#### [Исходный текст]
-- -- --

Вообще в наше странное время все понятия смешались. Ни лояльность, ни консерватизм, ни стремление к порядку и дисциплине не могут гарантировать расположения «патриотов» и начальства. Все построено на личностях, на умении подмазаться, подслужиться. И те, кто умеет так делать, получают патент на благонадежность, как бы ни вели они себя в остальном. Что в самом деле было бы со мной — словесником или начальницей, если бы мы дозволили своим ученицам декламировать Горькою? Того Горького, произведения которого были изъяты у нас даже из фундаментальной библиотеки и отправлены в жандармерию! А тут свободно читают на вечере «Песню о соколе», а начальник школы превозносится в «Русском знамени» как образец «правого» педагога…

20 декабря

Вчера на заседании педагогического совета председатель прочитал присланную из округа статью из черносотенной газетки, представляющую глупый и малограмотный донос на весь город и в том числе на нашу гимназию. Об ученицах голословное заявление, что они «толпами шляются по улицам до поздней ночи»; об учителях, что они либералы и «жидо-масоны»; законоучителю, в частности, за неимением лучшего ставится в вину, что он однажды опоздал на царский молебен (на самом деле лишь оттого, что предварительно должен был отслужить такой молебен в гимназической церкви). Председатель сам, видимо, относится к этой болтовне полупомешанного сплетника весьма асептически и заявил, что он лично распущенности не замечает. Но тем не менее эта статья послужила поводом к изданию целого ряда правил, «подтягивающих» гимназисток и регламентирующих их внеклассное поведение. В заключение председатель просил членов совета не разглашать в городе, что на заседании была заслушана эта статья, так как «для автора ее слишком много чести, а для нас это унизительно». Все это, конечно, верно. Но то, что статья все-таки обсуждалась на совете в течение полутора часов, и то, что автору ее удалось оказать на совет давление, — разве это не позор для нашей современной школы? И разве унизительное перестает быть таким, если о нем не узнают другие?

27 декабря

Вчера был ученический вечер в нашей гимназии, который благодаря начальнице, сумевшей привлечь к делу и педагогов, и родителей, и посторонних лиц, сошел на славу. Шла феерия «Спящее царство» с массой действующих лиц, где все роли были распределены исключительно среди учениц. Главные роли были сыграны весьма недурно; было также и пение, и мелодекламация, и балет. Костюмы и обстановка тоже стоили немало трудов, и в результате все получилось довольно эффектно. Потом были танцы, и девочки от души веселились. Восьмиклассницы же, как девицы уже более взрослые (слишком, по-моему, рано находит на нашу молодежь это «взрослое» настроение!), держались несколько в стороне от общего веселья — своим кружком. Со мной у них довольно хорошие отношения. Даже теперь, во время каникул, они, устраивая поочередно вечеринки, наперерыв приглашают меня к себе. Это отмстил недавно в разговоре со мной знакомый мне отец одной восьмиклассницы, выразивший удовольствие по поводу таких отношений ко мне моих учениц. Недаром я, шутя, зову VIII класс своими «детьми»; а они прислали мне торт в день именин с надписью: «Поздравляем. Дети».

-- -- --

#### [Что нужно сделать]
Какую феерию, согласно тексту выше, поставили на ученическом вечере в гимназии?

#### [Предоставленные записи]
-- -- --

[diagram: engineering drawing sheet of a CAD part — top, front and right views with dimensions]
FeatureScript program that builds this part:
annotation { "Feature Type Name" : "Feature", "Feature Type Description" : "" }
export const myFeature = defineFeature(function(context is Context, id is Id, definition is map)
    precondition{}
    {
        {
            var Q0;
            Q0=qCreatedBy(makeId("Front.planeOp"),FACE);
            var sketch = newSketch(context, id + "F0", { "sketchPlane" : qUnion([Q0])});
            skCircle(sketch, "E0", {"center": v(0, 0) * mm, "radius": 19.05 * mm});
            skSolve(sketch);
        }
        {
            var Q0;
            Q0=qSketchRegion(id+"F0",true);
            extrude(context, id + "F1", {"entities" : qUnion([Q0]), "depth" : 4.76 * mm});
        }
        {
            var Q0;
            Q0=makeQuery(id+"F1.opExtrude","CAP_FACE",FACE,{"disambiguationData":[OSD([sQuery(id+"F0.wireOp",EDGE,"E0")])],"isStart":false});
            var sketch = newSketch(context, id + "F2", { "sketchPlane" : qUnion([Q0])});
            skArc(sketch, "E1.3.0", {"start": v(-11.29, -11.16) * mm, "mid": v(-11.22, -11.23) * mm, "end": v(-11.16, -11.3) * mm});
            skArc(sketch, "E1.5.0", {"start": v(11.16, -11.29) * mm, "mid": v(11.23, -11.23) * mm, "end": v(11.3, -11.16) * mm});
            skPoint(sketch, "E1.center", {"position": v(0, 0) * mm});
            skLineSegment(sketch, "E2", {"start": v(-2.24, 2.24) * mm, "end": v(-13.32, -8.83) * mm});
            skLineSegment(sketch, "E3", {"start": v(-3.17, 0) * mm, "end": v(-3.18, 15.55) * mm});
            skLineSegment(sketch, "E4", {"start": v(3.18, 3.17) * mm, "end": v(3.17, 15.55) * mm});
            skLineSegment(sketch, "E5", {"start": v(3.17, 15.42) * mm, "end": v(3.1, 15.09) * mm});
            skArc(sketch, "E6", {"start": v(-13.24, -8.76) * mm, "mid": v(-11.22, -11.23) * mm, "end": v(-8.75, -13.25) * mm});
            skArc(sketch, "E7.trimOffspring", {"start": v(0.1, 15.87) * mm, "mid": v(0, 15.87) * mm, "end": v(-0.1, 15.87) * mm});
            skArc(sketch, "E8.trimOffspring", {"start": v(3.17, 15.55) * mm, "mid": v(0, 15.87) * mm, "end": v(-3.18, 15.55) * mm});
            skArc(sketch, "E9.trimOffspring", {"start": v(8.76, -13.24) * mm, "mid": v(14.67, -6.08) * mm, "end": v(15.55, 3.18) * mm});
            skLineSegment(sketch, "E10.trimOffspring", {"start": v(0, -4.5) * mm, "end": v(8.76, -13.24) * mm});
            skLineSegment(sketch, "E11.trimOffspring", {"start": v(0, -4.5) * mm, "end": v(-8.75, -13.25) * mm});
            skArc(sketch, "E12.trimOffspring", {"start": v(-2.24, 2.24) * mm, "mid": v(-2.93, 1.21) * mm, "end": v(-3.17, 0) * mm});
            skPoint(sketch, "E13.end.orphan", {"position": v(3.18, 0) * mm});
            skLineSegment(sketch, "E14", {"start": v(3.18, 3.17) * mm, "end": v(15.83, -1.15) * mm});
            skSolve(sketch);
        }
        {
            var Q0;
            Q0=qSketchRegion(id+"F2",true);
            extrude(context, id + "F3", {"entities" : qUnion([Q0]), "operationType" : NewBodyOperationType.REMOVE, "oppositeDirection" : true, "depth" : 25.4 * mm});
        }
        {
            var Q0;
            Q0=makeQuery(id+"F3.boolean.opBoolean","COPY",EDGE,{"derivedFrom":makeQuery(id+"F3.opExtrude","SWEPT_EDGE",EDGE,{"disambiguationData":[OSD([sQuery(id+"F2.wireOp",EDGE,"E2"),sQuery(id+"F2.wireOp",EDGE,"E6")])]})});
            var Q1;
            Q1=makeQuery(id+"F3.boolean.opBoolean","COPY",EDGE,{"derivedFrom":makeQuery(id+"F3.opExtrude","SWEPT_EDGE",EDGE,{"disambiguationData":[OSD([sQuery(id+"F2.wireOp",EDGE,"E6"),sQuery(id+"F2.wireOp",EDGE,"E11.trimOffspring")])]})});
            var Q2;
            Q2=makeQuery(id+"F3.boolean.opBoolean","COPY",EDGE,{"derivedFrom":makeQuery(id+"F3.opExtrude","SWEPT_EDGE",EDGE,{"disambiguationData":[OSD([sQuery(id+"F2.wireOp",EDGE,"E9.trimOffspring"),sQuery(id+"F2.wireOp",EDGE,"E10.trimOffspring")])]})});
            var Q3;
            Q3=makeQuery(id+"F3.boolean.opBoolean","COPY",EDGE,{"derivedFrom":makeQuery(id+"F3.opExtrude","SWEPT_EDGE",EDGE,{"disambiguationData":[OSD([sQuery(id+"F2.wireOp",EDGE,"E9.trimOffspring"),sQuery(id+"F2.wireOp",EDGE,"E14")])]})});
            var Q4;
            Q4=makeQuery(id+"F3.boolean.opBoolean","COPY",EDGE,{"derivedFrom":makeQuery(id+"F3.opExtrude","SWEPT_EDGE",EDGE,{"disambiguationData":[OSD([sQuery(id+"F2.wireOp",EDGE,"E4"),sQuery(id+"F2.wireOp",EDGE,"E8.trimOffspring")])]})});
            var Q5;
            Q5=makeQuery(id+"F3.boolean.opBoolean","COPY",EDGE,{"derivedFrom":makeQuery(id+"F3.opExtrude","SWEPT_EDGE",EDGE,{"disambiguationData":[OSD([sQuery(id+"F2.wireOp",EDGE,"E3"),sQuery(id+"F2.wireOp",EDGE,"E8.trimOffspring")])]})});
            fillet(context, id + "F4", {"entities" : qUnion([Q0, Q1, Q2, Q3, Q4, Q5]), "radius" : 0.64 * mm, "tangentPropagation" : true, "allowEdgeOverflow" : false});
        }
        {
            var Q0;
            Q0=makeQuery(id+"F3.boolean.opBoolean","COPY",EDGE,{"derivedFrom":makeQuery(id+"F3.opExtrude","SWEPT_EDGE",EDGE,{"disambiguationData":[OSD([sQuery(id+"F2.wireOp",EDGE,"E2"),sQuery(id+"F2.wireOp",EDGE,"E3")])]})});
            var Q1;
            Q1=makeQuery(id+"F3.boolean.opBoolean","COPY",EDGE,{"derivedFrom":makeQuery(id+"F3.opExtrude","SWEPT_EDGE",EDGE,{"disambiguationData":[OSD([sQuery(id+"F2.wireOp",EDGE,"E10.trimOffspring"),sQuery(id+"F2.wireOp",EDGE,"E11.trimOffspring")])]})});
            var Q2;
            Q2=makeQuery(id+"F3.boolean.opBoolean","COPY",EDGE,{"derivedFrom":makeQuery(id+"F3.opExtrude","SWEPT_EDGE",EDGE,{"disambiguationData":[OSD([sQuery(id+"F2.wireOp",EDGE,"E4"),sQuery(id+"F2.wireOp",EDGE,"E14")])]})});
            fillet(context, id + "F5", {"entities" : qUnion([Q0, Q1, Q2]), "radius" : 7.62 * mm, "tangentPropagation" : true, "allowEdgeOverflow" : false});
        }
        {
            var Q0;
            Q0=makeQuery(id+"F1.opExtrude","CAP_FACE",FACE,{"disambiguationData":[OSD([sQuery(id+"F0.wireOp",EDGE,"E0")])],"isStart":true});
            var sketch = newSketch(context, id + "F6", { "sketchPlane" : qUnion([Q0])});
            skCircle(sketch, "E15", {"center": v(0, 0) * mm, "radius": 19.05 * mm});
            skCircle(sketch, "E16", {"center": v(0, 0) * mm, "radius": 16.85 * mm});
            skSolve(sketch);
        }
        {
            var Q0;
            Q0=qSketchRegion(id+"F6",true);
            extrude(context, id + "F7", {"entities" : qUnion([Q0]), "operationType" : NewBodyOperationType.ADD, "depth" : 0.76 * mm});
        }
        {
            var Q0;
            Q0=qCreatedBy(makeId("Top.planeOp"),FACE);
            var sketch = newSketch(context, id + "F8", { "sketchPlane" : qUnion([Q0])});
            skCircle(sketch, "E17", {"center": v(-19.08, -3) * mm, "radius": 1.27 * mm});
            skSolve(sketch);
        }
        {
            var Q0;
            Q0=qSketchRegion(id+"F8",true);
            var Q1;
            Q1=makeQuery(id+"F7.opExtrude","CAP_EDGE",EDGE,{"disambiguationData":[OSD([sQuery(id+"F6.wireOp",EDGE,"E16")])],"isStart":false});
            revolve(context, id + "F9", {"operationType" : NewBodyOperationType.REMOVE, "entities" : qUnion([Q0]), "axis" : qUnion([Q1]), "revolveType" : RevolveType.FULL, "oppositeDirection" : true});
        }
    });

-- -- --

#### [Ответ на задание]
Феерию «Спящее царство».